Yes it is. Vital’s old source code is open. Vital as business though is completely proprietary, and nobody seems to be interested in grabbing the code and taking it further as an open source alternative to Vital.

If that’s where it’s going to go, then why not. Every day not improving on Vital as business is a day lost to the opportunity it provides, as people can’t monetize their preset packs efficiently through the preset store, supporting Vital while doing so, and customers could lose faith in dev and consider the investment too risky. It doesn’t take much to communicate that the dev is there to fix any glaring issues the minimum, should those arise. The latter isn’t that much of a problem I guess given that plugins rarely break due to updates, but people buy on feel, not cold hard facts.

As said, I wish the best for Tytel, and I hope they can monetize the value their work gives to Vital’s users to a fair extent, to warrant the work done and hopefully encourage taking the synth further. If that’s not where their interest lies now, then that’s how it is. In the end it’s not my business. I just wish Vital lives on and hopefully improves, as it has an enormous potential due to its design.

There has been a discussion about the work it requires, and apparently some single person enterprises have successfully maintained and provided support to very popular plugins. Then again in another thread a person stated that they’re not putting their money on Vital due to past experiences of losing tools to single person enterprises whose that single person lost their interest in the development.

So it all depends. Vital is still an awesome synth, and will continue to be that to the foreseeable future. Things evolve, and stagnant tech will get outdated at some point. But I’m still using Synth1, and it still actually sounds quite dope if you know your way around analog synths - they’re capable of much more than they’re usually regarded for. And when did it get the last update again?

(Had to check - current PC beta was released 10th of June, 2014. Little did I know that Daichi released a new mac version in 2021)

This is to say that what was great back then will probably continue to be great in the future as well, although the cultural context changes the status of old tech. Surely in some years someone has built an AI synth that can just listen to Vital and make anything it can, provided it has a capable enough synth engine. But people will probably still be using Vital for sound design and exploration purposes, or at least just for fun. Or maybe someone teaches Max/MSP AI to tweak it, since that’s surely going to become reality. Who knows.

And what do we know, maybe Tytel resurrects some day with a brand new Vital version. Then I can continue to pay for it until Tytel’s gone again.

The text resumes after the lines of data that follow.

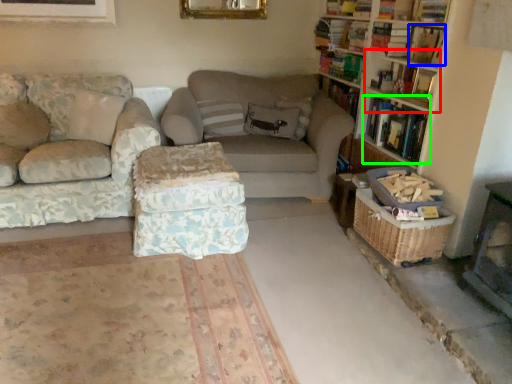
Question: Considering the real-world distances, which object is farthest from shelf (highlighted by a red box)? book (highlighted by a blue box) or book (highlighted by a green box)?

Choices:
 (A) book
 (B) book

Answer: (A)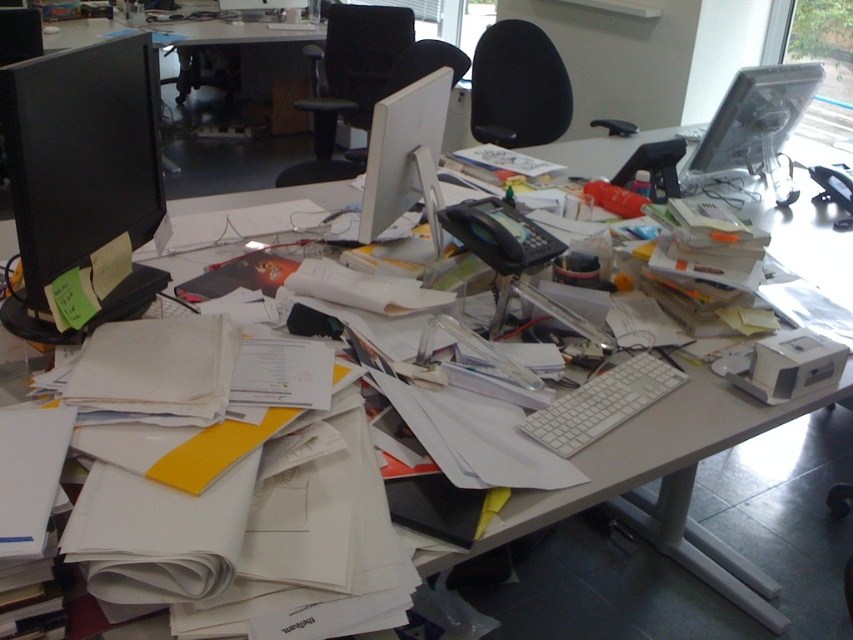
Is white glossy computer monitor at center below white plastic keyboard at center?

No.

This screenshot has height=640, width=853. I want to click on white glossy computer monitor at center, so click(405, 156).

Describe the element at coordinates (405, 156) in the screenshot. I see `white glossy computer monitor at center` at that location.

You are a GUI agent. You are given a task and a screenshot of the screen. Output one action in this format:
    pyautogui.click(x=<x>, y=<y>)
    Task: Click on the white glossy computer monitor at center
    
    Given the screenshot: What is the action you would take?
    pyautogui.click(x=405, y=156)

Does matte black monitor at left appear under matte black monitor at upper right?

Correct, matte black monitor at left is located below matte black monitor at upper right.

Is point (39, 262) more distant than point (814, 64)?

No, (39, 262) is in front of (814, 64).

Does point (61, 189) come behind point (722, 161)?

No, (61, 189) is in front of (722, 161).

What are the coordinates of `matte black monitor at left` in the screenshot? It's located at (82, 184).

In the scene shown: Which of these two, black fabric swivel chair at center or white glossy computer monitor at center, stands shorter?

With less height is white glossy computer monitor at center.

Describe the element at coordinates (350, 83) in the screenshot. Image resolution: width=853 pixels, height=640 pixels. I see `black fabric swivel chair at center` at that location.

The width and height of the screenshot is (853, 640). In order to click on black fabric swivel chair at center in this screenshot , I will do `click(350, 83)`.

I want to click on black fabric swivel chair at center, so click(x=350, y=83).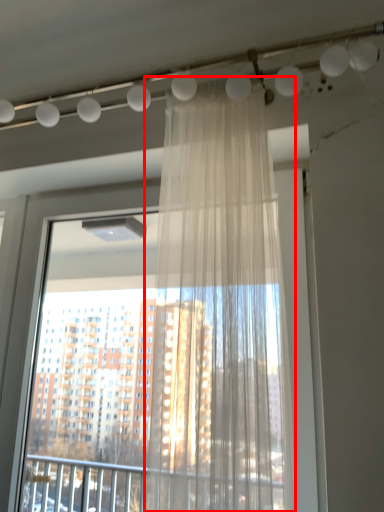
Question: From the image's perspective, where is curtain (annotated by the red box) located relative to window?

Choices:
 (A) above
 (B) below

Answer: (A)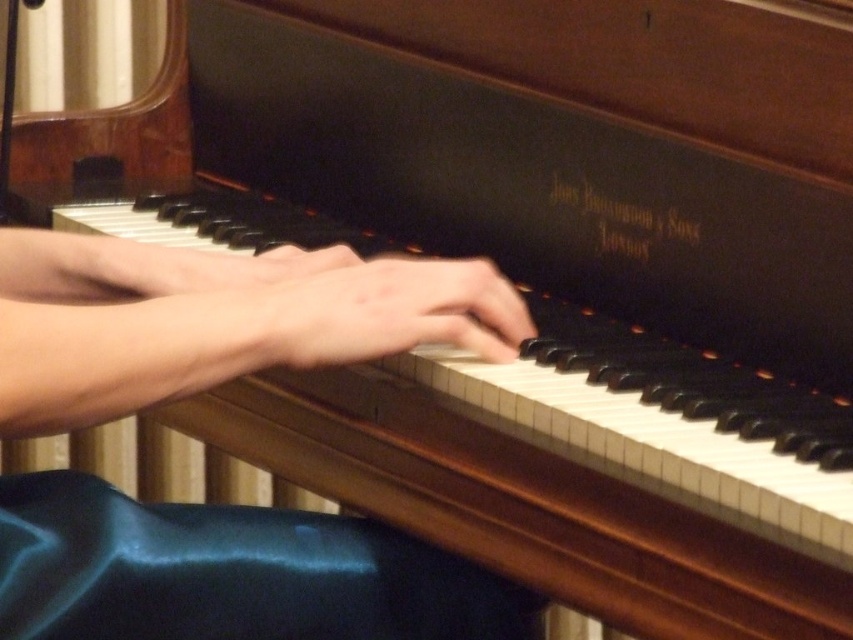
Between smooth skin hands at center and smooth skin hand at center, which one is positioned higher?

smooth skin hands at center is above.

Can you confirm if smooth skin hands at center is thinner than smooth skin hand at center?

Incorrect, smooth skin hands at center's width is not less than smooth skin hand at center's.

Between point (70, 273) and point (422, 320), which one is positioned in front?

Point (422, 320) is in front.

At what (x,y) coordinates should I click in order to perform the action: click on smooth skin hands at center. Please return your answer as a coordinate pair (x, y). Looking at the image, I should click on (215, 320).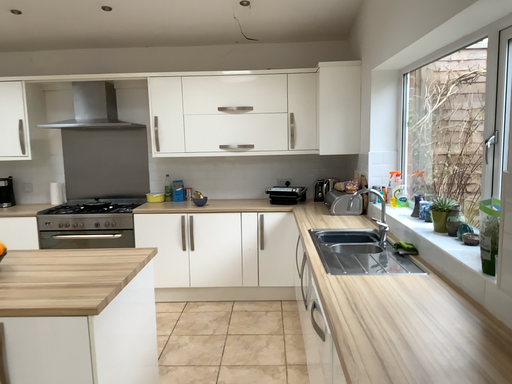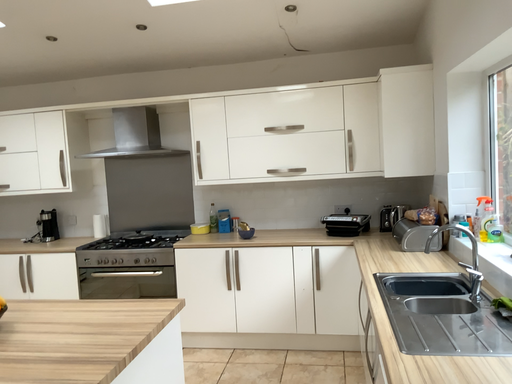
Question: How did the camera likely rotate when shooting the video?

Choices:
 (A) rotated left
 (B) rotated right

Answer: (A)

I don’t see a real reason to give up on Vital as a sound design tool any time soon if you can live with its weird envelopes, unless AI replaces it completely. It really does things in a different way. I feel like I’ve only scratched its surface yet. Just take it as it is and don’t put all your eggs to the same basket, as you shouldn’t do in any case.

i think the question of whether vital should be sold is kind of moot, since the free version is almost identical to the pro version, with the exception of the text to wavetable. also, there must be some serious stuff going on behind the scenes, i don’t think tytel is willingly neglecting the customers and users. Worst case scenario, if things get too bad i wouldn’t mind if a group like the Surge Synth Team took over. I think EvilDragon is working with them. (you out there bud?)

Vital really is a masterpiece. it would be nice to know if the purchases and subscriptions are being received by Tytel or if he’s been disappeared or something. but since that kind of feedback is missing, there must be something serious going on. on the other hand, imagine if Vital is the least important project he has going on, maybe there’s another project that is even more mind blowing being worked on. Don’t want to dwell on the negative.